Les grands axes qui sont utilisés pour desservir ce site seront exclusivement des circulations qui se feront sur d'autres voies que celles de Paris intra muros. Il s'agira de l'autoroute A 4, à 250 mètres à l'est, en rive droite de la Seine. Il y aura le boulevard périphérique, il y aura les routes nationales que ce soit la RN 19, quai Marcel Boyer, la RN 6, la RD 51, la RD 50, la RD124, la RD 55. Donc, aucune de ces rues ne dessert l'intérieur de notre arrondissement.
Il n'en reste pas moins, mon cher collègue, que nous avons bien entendu soumis ce projet à un examen critique, comme vous pouvez le voir. Vous savez avec quelle acuité je surveille l'ensemble de ces questions.

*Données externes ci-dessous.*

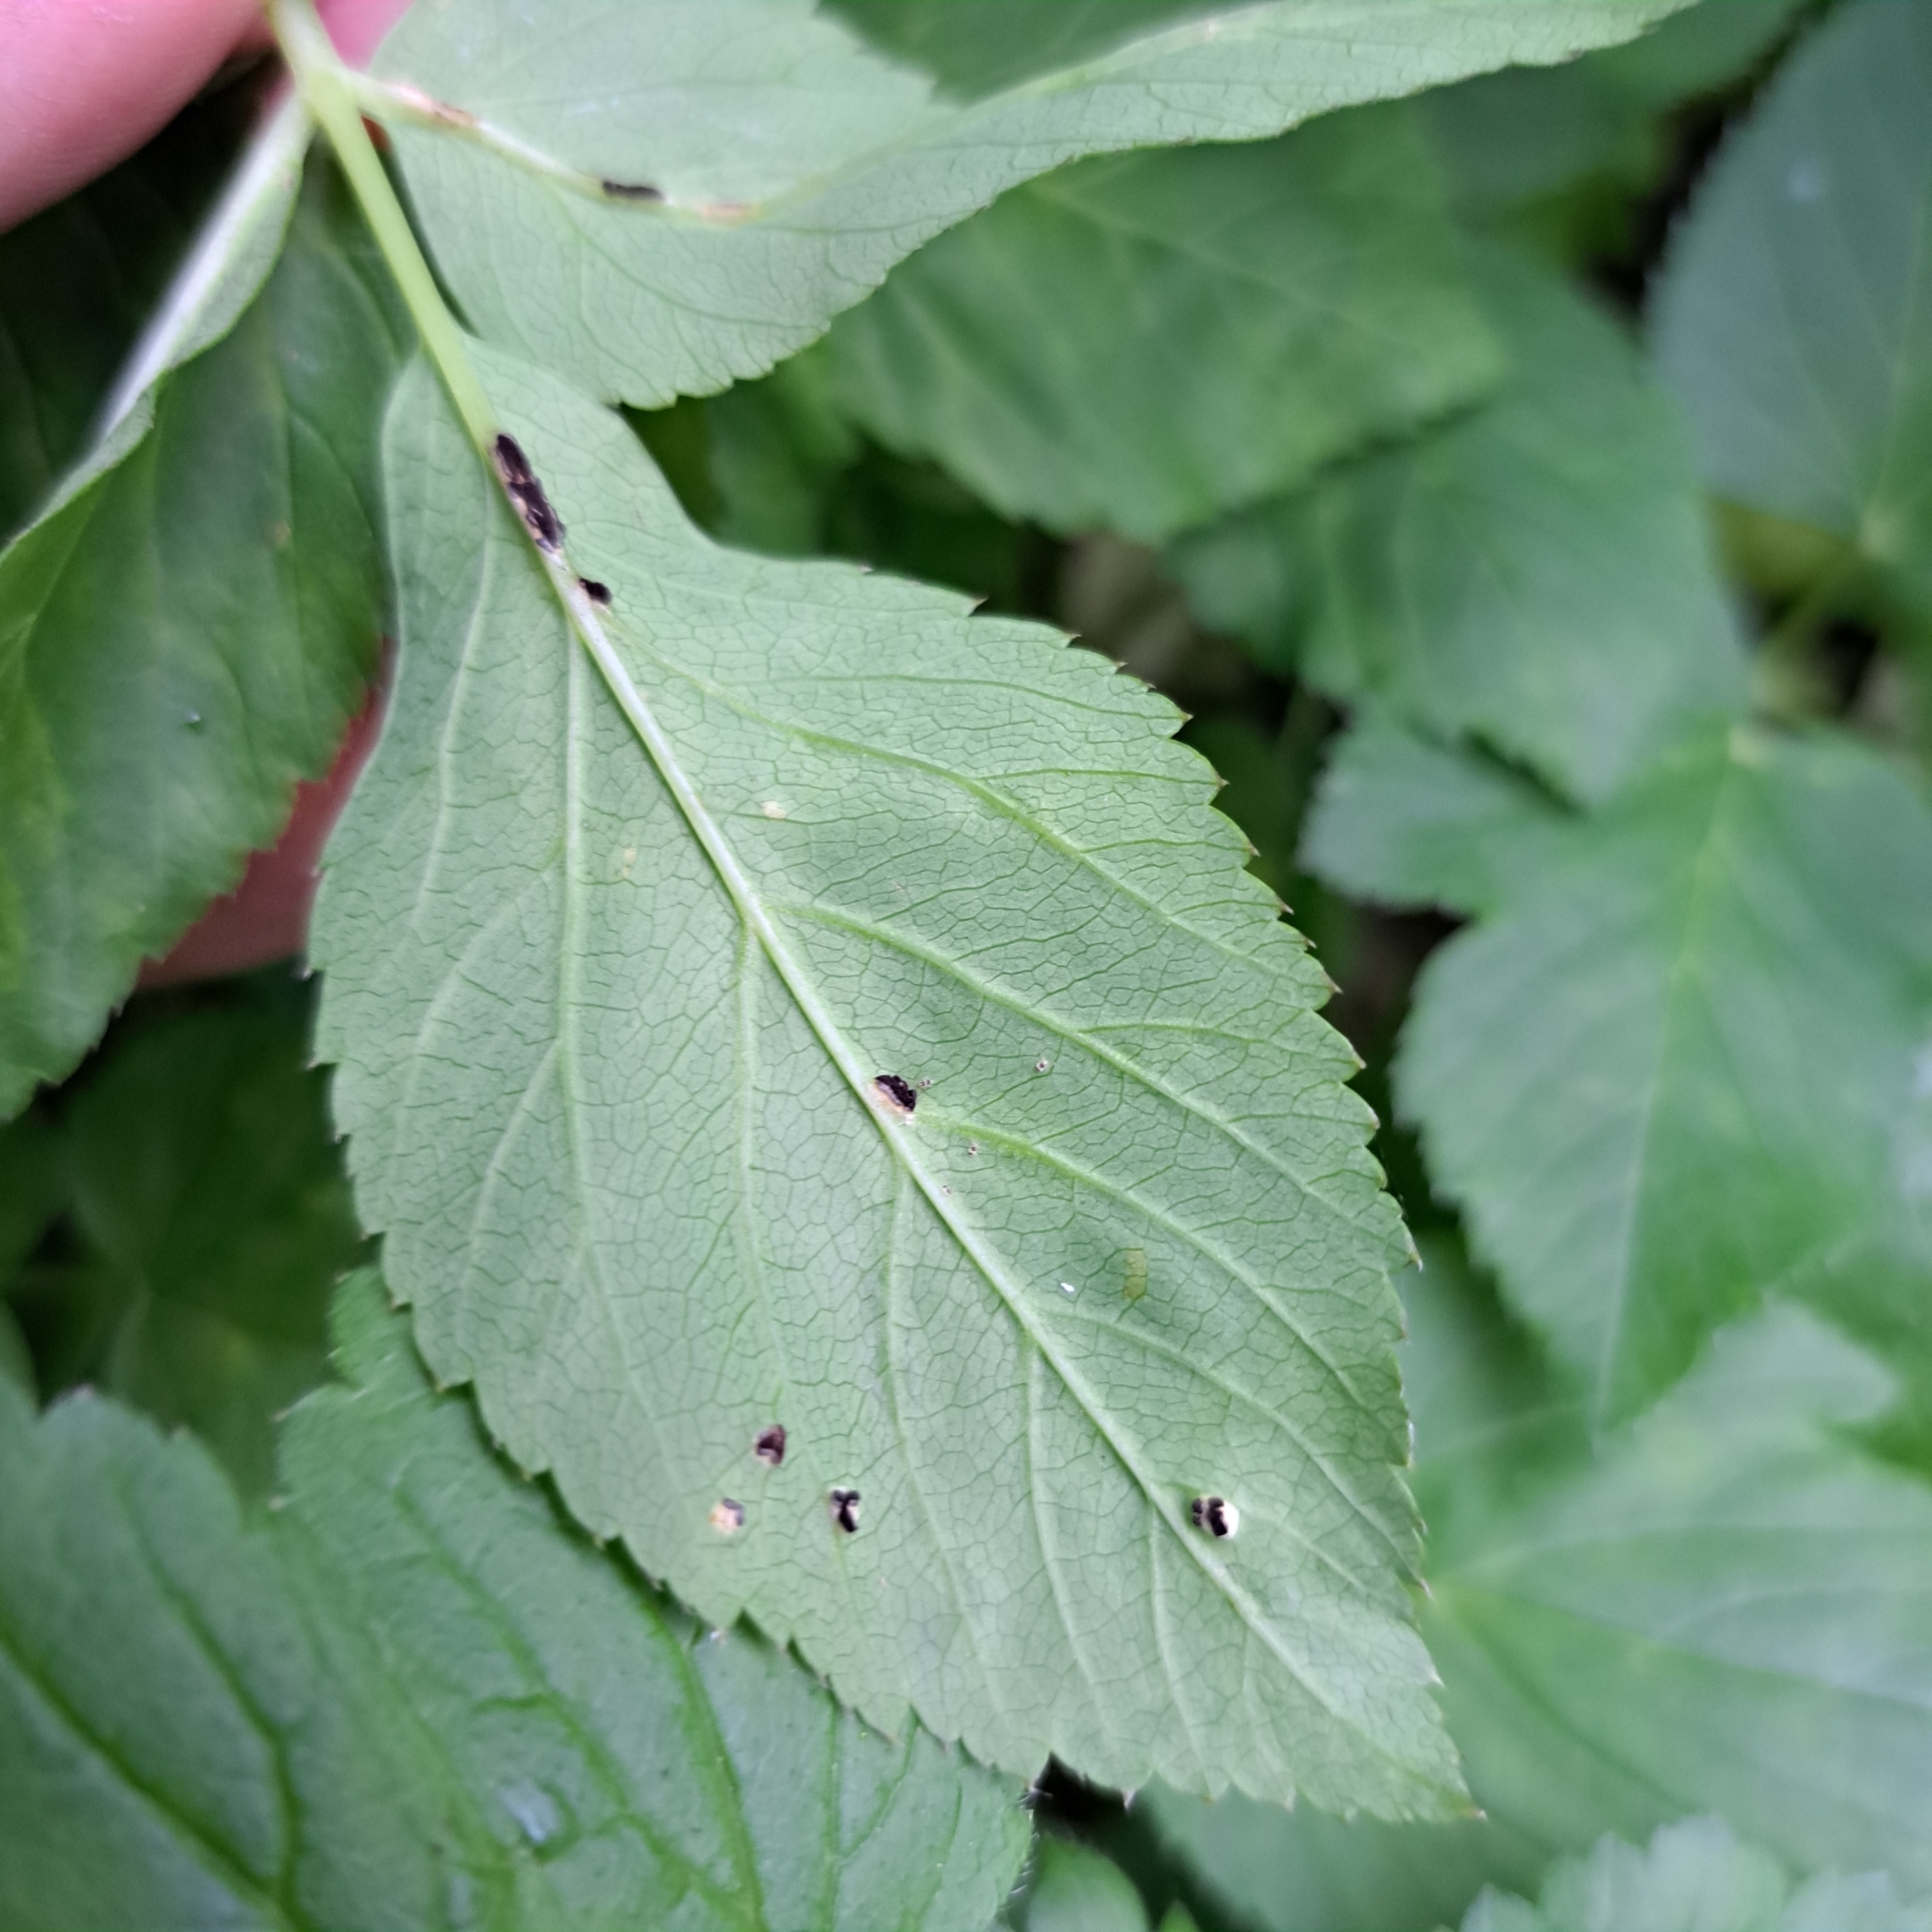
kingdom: Fungi
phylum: Basidiomycota
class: Pucciniomycetes
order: Pucciniales
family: Pucciniaceae
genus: Puccinia
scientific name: Puccinia aegopodii
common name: Ground elder rust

Bien entendu, s'il advenait qu'il y ait des dérives et que les voies du 13e arrondissement seraient utilisées, je me permettrais d'attirer l'attention du Maire et celle du Préfet pour que cette installation cesse immédiatement ses travaux.

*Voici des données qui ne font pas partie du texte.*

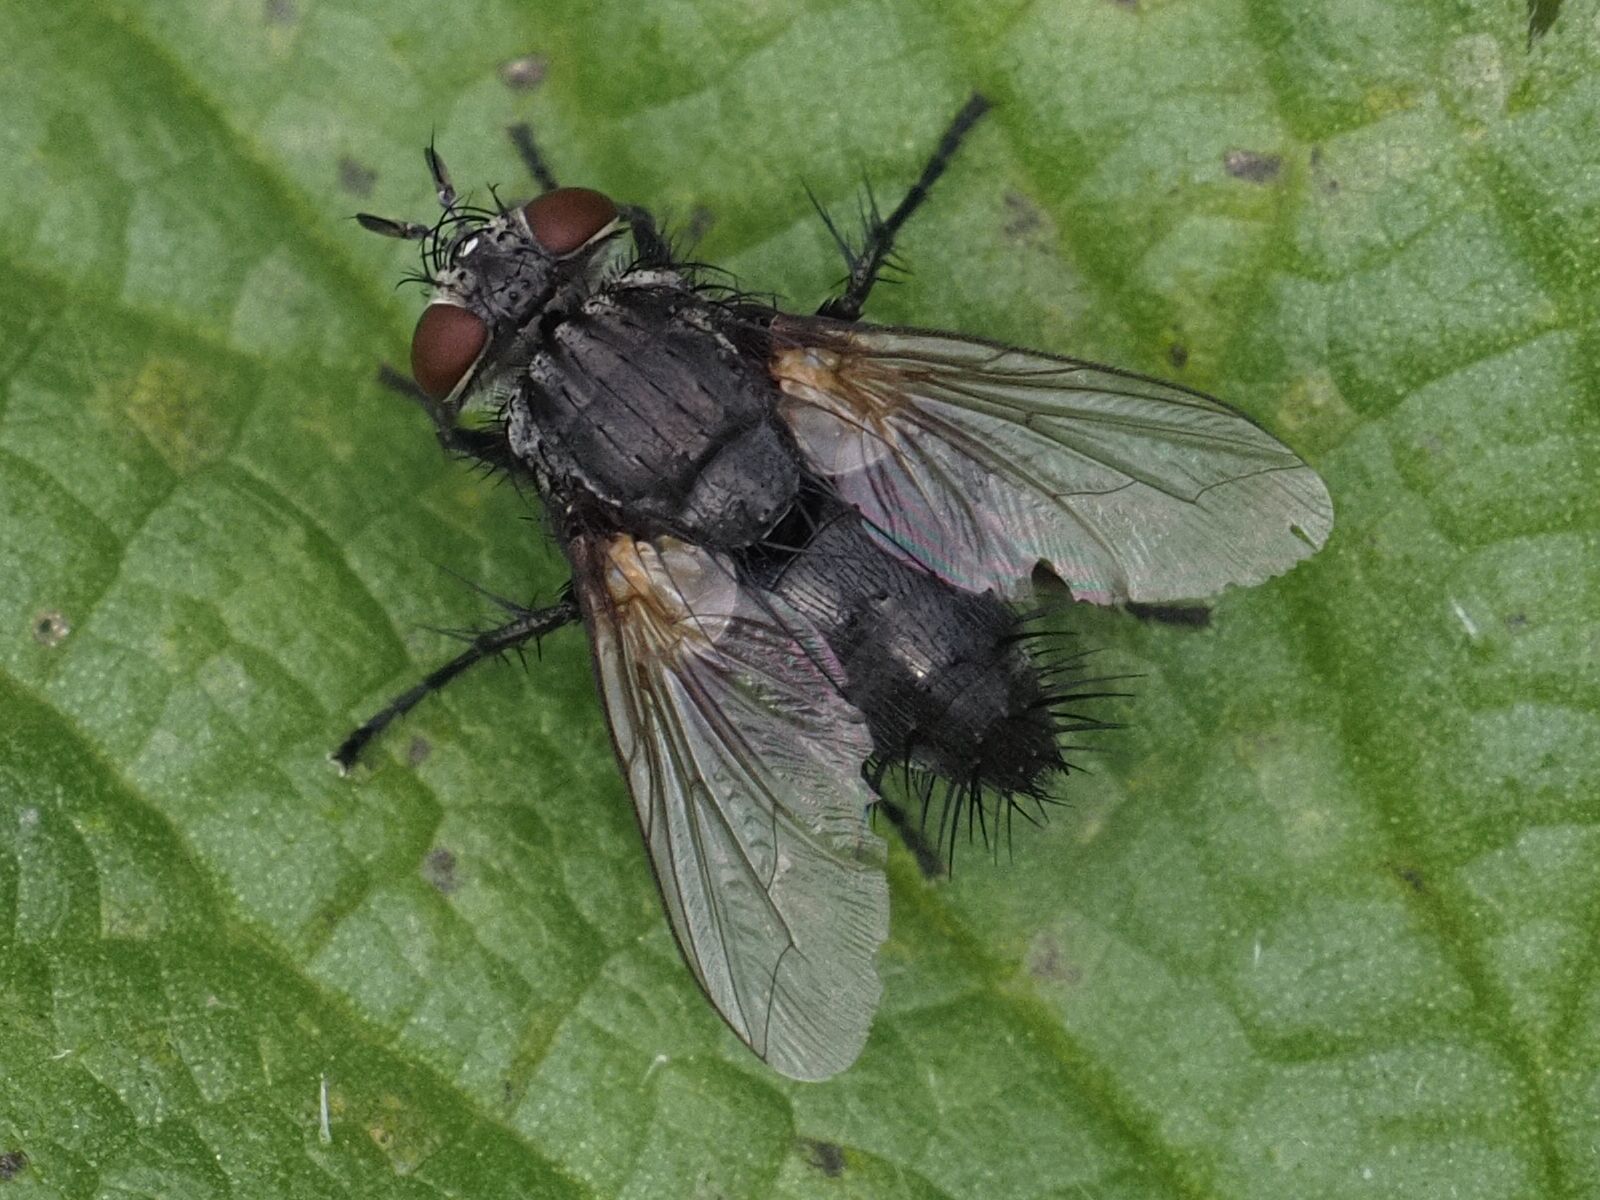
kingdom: Animalia
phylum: Arthropoda
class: Insecta
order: Diptera
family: Tachinidae
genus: Voria
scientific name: Voria ruralis
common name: Parasitic fly
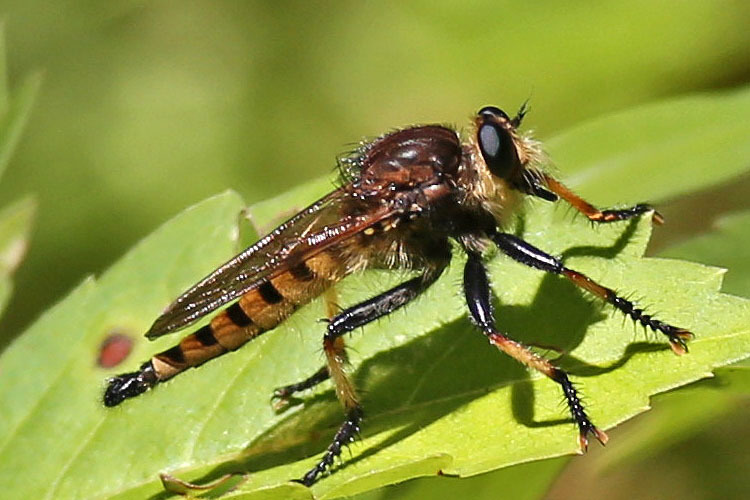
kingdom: Animalia
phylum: Arthropoda
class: Insecta
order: Diptera
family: Asilidae
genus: Promachus
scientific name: Promachus rufipes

(M le Maire de Paris reprend place au fauteuil de la présidence).
Pour le reste, vous posiez la question du paragraphe concernant le volume du déchargement qui sera le même que celui de l'enlèvement.

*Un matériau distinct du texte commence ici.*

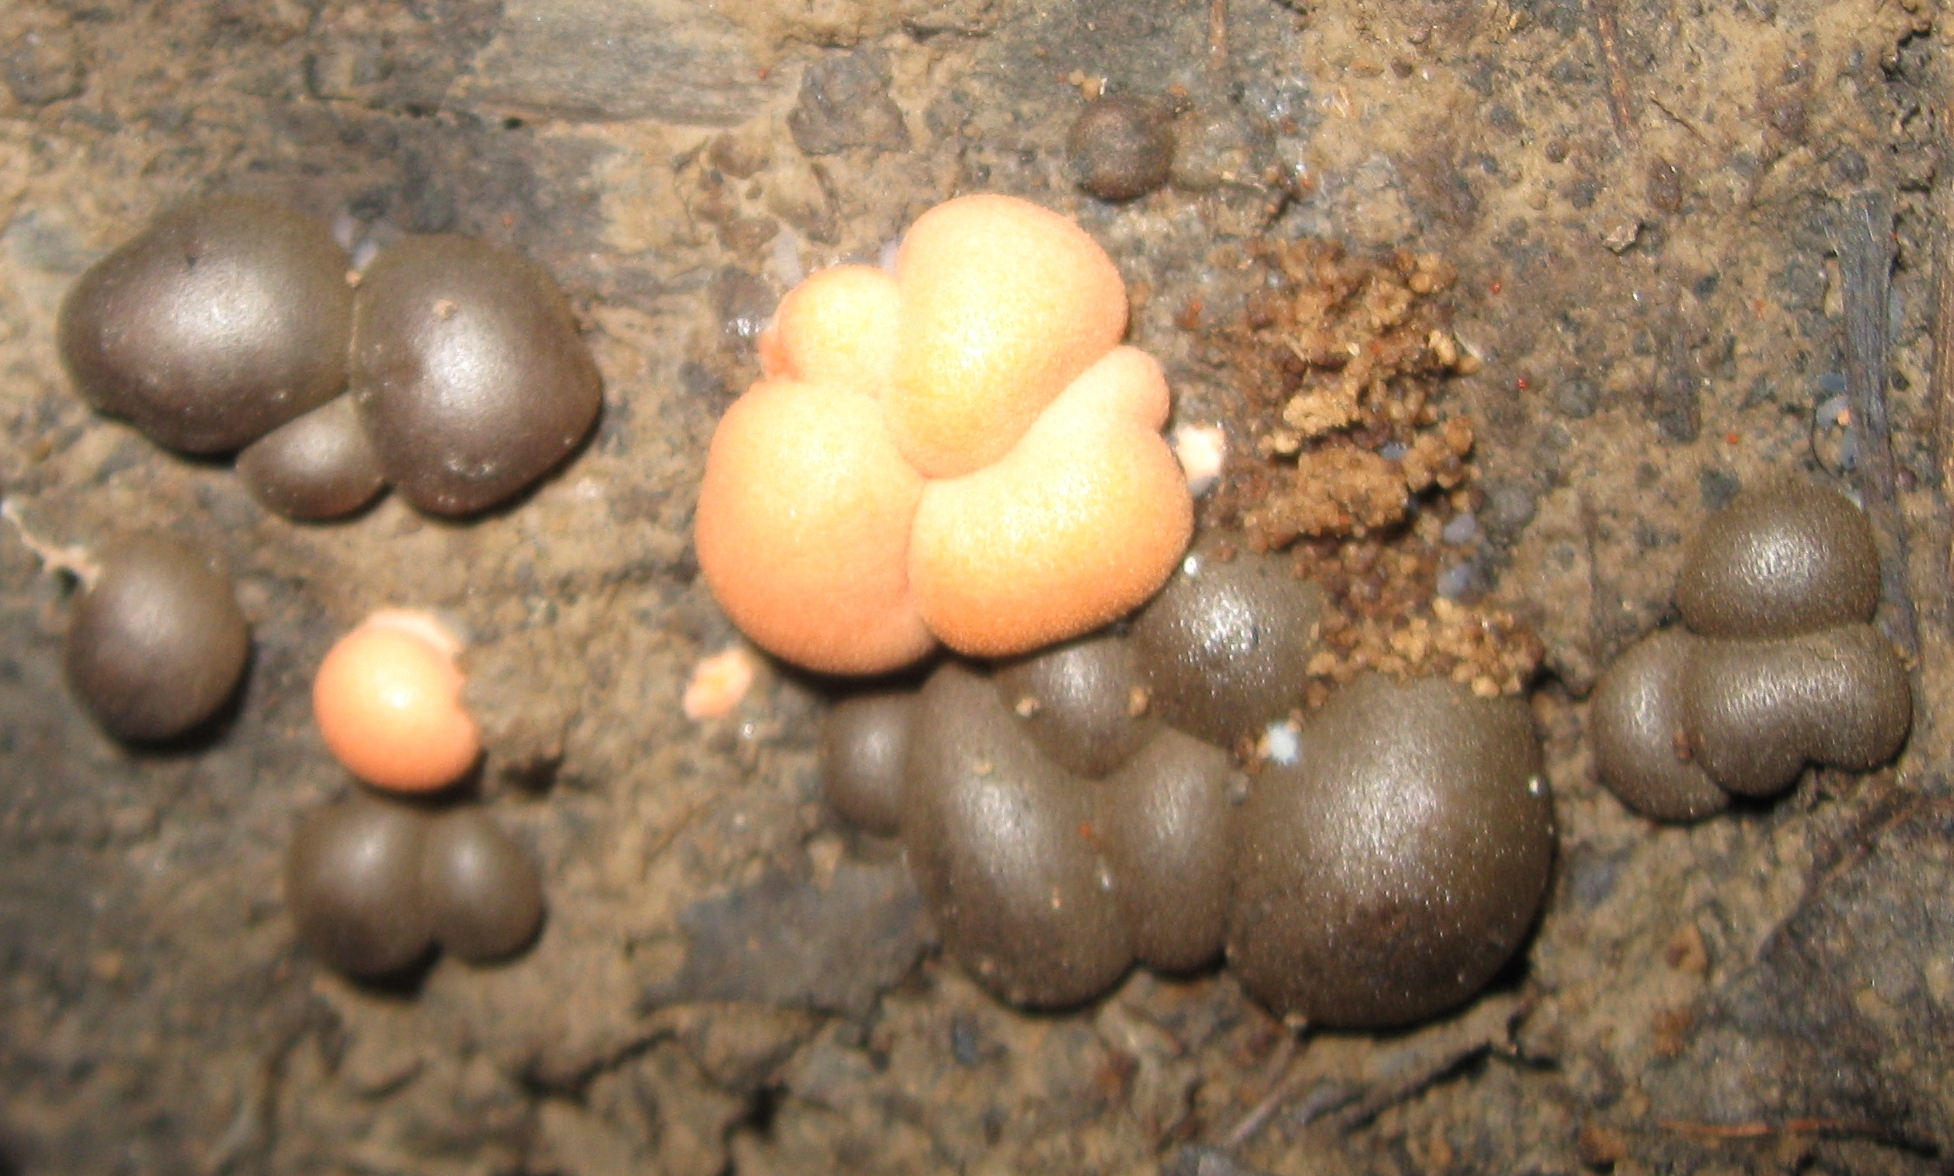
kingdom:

En réalité, c'est simplement pour nous dire qu'il n'y aura aucun matériau qui restera sur place. L'ensemble des matériaux qui seront déposés seront, dans leur totalité, enlevés. Il n'y aura pas un autre service pour les bouts de ferraille etc... Ce que lâche une benne sera immédiatement mis dans un bateau et le tout partira. Il ne s'agira pas, pour nous, d'accepter qu'il y ait un tas qui reste là, sous prétexte d'autre tri.
Il y a également un point, mon cher collègue, sur lequel j'ai beaucoup insisté.
Il y aura du plâtre, et du plâtre en poussière est extrêmement volatil. J'ai bien noté que dans l'exposé des motifs, on nous signalait qu'il serait arrosé.
Vous savez ce que sont les promesses. Je ne dirai pas qu'elles rendent les fous joyeux mais presque. J'ai donc demandé expressément, et je le refais de façon tout à fait officielle, aux deux services concernés que sont la DAUC et la Direction de l'environnement, de bien surveiller que l'ensemble de ces produits très volatils soient arrosés de façon régulière, comme il a été exposé, y compris le week-end parce que, les vents rabattant, il est fort à parier que, là, le 13e aurait à pâtir d'une saleté. Vous savez mieux que les autres, parce que vous êtes attentif aux travaux et aux réussites de la Direction de la propreté, que c'est pour nous une priorité.
Je vous remercie, Monsieur le Maire.
M. LE MAIRE DE PARIS. - Je mets aux voix, à main levée, le projet de délibération DAUC 206.
Qui est pour ?
Contre ?
Abstentions ?
Le projet de délibération est adopté. (1999, DAUC 206).